Reproduce only the stretch of entries below that begins at the first line and ends at the line holding "この企業の求人をすべて".

*** Exercise data Section Begins ***

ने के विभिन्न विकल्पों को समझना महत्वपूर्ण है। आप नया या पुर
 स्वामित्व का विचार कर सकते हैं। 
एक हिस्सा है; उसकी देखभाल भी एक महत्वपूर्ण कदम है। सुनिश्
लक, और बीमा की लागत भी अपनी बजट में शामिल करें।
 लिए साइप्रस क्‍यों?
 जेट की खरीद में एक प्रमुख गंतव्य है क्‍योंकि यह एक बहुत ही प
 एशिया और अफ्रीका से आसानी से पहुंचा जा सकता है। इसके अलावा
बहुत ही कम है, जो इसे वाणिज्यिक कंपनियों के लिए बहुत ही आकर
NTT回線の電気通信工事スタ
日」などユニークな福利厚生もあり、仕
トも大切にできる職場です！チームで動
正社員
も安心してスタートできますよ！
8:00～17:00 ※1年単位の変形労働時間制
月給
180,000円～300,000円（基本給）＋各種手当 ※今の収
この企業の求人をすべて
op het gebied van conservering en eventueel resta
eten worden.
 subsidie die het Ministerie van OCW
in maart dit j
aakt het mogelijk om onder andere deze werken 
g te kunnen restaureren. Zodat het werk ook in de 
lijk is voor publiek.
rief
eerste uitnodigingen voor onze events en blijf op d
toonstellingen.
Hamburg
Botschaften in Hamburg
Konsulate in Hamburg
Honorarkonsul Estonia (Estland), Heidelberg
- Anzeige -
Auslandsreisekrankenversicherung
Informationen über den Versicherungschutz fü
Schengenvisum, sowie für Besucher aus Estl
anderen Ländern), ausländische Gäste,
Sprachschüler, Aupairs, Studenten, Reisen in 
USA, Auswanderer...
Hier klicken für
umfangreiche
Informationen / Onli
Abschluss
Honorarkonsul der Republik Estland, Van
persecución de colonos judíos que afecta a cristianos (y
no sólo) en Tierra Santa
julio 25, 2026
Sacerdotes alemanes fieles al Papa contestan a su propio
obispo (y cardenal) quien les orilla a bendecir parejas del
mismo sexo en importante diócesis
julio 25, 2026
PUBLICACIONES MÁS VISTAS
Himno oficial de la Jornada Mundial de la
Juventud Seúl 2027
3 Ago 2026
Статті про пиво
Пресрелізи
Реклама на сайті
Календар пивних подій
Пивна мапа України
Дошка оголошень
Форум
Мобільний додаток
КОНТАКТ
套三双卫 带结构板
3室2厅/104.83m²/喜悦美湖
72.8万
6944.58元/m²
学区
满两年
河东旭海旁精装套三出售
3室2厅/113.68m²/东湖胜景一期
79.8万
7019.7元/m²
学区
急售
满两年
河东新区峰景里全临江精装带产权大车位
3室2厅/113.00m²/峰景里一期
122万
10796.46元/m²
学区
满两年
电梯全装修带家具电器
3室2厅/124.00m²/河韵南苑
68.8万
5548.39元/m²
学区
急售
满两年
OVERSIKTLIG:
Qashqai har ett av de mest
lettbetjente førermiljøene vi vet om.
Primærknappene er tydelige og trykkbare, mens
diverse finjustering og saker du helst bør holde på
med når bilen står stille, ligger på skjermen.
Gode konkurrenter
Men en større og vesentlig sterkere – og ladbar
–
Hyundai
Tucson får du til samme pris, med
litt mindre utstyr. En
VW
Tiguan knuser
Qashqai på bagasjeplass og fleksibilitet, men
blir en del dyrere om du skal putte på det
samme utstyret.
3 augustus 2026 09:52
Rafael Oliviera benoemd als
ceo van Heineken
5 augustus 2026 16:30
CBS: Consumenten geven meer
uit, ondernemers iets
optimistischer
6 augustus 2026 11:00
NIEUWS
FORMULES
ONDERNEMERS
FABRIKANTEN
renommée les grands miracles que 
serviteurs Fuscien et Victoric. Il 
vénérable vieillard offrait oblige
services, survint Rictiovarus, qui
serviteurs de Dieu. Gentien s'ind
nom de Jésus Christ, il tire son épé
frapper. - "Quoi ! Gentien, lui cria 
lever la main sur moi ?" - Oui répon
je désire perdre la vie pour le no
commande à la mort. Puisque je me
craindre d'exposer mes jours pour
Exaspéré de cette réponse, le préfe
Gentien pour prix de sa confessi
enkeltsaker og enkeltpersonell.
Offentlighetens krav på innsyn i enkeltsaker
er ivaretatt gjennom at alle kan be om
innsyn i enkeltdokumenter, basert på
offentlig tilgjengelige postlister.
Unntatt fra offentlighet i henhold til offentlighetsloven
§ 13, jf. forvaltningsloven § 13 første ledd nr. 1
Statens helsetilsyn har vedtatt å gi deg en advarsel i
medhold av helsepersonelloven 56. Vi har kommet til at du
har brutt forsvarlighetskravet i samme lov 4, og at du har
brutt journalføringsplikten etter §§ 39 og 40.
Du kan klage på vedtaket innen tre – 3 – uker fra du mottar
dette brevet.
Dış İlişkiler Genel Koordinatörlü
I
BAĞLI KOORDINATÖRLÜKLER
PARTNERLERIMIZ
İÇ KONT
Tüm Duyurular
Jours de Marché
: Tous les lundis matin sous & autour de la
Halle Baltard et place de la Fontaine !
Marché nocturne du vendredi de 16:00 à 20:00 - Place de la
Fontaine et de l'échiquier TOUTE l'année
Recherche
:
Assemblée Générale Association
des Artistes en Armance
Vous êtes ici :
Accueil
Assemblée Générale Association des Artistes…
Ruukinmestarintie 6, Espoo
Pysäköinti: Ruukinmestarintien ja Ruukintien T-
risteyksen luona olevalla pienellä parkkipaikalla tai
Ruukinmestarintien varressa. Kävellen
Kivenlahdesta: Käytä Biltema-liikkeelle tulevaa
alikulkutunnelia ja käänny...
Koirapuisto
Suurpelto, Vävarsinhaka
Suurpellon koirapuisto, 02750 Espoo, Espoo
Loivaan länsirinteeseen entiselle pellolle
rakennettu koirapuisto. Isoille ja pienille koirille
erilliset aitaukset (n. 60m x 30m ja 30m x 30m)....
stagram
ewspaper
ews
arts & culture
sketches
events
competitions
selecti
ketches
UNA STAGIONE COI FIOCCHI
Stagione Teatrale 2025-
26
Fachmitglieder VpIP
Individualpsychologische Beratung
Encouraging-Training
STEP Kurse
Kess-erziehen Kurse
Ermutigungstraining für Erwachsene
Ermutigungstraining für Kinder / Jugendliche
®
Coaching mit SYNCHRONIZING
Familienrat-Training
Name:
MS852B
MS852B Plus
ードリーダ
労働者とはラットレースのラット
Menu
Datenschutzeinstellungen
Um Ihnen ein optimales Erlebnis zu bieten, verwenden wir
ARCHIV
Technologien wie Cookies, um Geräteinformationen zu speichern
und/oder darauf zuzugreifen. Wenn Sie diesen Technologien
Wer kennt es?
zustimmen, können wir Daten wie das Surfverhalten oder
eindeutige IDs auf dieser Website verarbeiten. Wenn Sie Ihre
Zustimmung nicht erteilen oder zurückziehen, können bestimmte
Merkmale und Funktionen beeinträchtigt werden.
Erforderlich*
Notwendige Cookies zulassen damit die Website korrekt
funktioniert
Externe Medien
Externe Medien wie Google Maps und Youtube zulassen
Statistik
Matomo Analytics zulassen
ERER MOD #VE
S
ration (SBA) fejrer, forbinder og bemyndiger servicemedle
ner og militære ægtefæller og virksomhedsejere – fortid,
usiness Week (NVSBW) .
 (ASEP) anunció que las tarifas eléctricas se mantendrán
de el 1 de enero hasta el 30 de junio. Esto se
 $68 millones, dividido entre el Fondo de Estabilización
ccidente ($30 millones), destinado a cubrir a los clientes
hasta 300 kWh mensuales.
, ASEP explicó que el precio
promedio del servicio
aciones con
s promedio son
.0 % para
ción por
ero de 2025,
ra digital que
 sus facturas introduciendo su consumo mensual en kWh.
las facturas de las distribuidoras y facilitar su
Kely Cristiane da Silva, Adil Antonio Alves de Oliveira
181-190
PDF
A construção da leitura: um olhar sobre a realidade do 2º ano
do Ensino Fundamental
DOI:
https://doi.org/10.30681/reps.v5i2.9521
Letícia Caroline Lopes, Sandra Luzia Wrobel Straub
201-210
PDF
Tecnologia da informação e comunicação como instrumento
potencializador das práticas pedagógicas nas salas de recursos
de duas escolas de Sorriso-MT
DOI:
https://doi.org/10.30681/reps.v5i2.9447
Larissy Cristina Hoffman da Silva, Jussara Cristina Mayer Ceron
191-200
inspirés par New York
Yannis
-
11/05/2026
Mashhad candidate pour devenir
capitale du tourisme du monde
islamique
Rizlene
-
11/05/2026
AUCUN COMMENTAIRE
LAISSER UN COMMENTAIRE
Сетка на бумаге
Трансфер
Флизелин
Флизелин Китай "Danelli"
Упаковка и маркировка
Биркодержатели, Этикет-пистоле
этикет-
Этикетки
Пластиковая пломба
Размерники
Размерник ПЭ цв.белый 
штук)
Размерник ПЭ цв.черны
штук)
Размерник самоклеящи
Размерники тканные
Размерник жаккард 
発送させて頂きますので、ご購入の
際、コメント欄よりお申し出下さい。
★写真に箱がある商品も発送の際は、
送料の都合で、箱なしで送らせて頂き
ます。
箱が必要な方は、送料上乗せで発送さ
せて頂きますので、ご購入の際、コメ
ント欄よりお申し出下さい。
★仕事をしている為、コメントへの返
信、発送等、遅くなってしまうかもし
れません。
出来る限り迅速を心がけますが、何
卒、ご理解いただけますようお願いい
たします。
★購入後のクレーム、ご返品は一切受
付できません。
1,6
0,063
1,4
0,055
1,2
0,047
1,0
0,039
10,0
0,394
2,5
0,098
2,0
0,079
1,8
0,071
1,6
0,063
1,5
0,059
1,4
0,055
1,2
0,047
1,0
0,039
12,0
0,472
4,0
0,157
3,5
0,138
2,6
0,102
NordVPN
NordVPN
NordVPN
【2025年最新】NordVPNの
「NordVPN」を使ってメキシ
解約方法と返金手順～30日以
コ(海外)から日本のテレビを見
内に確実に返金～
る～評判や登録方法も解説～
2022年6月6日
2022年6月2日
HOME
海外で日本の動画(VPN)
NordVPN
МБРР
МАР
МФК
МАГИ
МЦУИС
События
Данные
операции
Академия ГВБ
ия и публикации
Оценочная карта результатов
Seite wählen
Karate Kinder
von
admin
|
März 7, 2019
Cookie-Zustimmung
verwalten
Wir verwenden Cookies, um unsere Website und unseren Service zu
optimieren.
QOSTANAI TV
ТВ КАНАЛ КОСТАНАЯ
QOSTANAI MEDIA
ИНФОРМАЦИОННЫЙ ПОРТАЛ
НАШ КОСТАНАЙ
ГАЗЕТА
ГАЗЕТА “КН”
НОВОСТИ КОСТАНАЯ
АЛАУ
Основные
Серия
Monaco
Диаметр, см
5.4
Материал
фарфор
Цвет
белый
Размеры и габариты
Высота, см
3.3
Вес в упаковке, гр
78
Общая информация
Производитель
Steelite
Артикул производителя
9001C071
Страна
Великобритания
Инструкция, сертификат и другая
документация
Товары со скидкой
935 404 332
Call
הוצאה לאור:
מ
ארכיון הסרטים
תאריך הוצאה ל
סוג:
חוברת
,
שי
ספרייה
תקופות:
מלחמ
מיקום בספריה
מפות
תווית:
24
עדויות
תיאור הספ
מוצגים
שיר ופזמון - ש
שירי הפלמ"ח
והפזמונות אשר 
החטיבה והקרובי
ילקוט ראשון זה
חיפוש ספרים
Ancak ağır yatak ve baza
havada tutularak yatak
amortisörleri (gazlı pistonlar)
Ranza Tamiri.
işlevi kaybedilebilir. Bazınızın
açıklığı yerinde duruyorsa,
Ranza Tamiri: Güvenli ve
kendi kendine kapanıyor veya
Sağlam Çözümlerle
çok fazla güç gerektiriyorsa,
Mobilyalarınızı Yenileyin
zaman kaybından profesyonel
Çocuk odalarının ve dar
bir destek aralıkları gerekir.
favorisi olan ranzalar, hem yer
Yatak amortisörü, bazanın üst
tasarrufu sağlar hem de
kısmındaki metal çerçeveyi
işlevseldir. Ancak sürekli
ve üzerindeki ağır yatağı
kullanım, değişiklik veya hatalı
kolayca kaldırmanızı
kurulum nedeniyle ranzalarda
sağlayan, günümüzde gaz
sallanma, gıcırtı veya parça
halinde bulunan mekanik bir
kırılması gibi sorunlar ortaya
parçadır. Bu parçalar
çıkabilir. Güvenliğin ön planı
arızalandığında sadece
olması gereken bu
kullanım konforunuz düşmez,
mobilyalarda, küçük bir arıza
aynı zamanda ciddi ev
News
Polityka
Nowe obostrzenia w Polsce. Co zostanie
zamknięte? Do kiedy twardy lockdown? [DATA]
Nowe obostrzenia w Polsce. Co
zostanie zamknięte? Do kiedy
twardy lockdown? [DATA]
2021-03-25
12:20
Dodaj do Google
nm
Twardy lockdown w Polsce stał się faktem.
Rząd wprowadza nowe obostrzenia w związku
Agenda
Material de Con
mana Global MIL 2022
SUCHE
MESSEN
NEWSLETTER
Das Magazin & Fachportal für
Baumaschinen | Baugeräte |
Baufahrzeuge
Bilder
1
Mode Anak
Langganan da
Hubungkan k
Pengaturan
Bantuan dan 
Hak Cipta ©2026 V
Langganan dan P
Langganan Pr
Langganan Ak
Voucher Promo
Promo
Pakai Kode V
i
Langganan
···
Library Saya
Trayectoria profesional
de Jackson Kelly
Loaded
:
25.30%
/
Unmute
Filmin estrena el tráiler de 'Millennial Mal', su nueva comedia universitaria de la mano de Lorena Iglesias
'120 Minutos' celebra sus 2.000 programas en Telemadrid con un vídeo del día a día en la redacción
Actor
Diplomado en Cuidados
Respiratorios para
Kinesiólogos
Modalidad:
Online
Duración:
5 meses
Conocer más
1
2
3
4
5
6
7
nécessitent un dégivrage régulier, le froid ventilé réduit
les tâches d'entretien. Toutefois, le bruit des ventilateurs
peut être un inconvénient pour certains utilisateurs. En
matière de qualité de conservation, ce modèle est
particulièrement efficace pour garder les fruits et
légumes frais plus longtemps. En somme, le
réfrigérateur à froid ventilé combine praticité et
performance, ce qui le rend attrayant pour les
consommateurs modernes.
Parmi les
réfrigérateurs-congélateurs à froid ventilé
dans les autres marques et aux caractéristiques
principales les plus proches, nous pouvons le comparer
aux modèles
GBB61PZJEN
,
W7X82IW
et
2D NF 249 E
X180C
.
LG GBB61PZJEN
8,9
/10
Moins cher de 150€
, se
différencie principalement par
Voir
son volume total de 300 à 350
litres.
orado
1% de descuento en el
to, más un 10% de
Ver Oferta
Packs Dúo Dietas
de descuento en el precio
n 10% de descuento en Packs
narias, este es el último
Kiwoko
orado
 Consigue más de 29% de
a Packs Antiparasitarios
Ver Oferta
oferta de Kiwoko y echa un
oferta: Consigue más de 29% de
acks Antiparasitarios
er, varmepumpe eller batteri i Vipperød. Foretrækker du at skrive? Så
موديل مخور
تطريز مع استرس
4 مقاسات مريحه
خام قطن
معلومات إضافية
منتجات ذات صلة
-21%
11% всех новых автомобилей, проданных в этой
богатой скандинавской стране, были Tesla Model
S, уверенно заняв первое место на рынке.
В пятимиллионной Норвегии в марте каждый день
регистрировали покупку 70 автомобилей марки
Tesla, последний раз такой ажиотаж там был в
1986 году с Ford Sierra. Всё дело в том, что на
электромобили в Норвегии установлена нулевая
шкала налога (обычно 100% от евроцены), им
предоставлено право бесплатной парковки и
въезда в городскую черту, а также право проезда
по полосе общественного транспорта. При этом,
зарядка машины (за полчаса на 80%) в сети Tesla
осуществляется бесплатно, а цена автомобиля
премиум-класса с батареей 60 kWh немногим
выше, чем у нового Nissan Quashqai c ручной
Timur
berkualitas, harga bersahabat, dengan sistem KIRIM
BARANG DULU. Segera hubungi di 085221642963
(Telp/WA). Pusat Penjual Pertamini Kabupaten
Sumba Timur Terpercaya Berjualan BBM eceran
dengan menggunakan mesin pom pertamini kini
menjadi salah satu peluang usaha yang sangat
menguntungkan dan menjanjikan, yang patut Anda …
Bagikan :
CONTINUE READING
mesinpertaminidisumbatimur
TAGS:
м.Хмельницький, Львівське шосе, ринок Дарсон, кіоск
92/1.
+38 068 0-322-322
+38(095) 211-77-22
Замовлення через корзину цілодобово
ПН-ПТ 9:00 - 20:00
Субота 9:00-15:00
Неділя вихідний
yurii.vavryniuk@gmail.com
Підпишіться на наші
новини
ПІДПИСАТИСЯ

*** Exercise data Section Ends ***

> [Completed exercise]:
ने के विभिन्न विकल्पों को समझना महत्वपूर्ण है। आप नया या पुर
 स्वामित्व का विचार कर सकते हैं। 
एक हिस्सा है; उसकी देखभाल भी एक महत्वपूर्ण कदम है। सुनिश्
लक, और बीमा की लागत भी अपनी बजट में शामिल करें।
 लिए साइप्रस क्‍यों?
 जेट की खरीद में एक प्रमुख गंतव्य है क्‍योंकि यह एक बहुत ही प
 एशिया और अफ्रीका से आसानी से पहुंचा जा सकता है। इसके अलावा
बहुत ही कम है, जो इसे वाणिज्यिक कंपनियों के लिए बहुत ही आकर
NTT回線の電気通信工事スタ
日」などユニークな福利厚生もあり、仕
トも大切にできる職場です！チームで動
正社員
も安心してスタートできますよ！
8:00～17:00 ※1年単位の変形労働時間制
月給
180,000円～300,000円（基本給）＋各種手当 ※今の収
この企業の求人をすべて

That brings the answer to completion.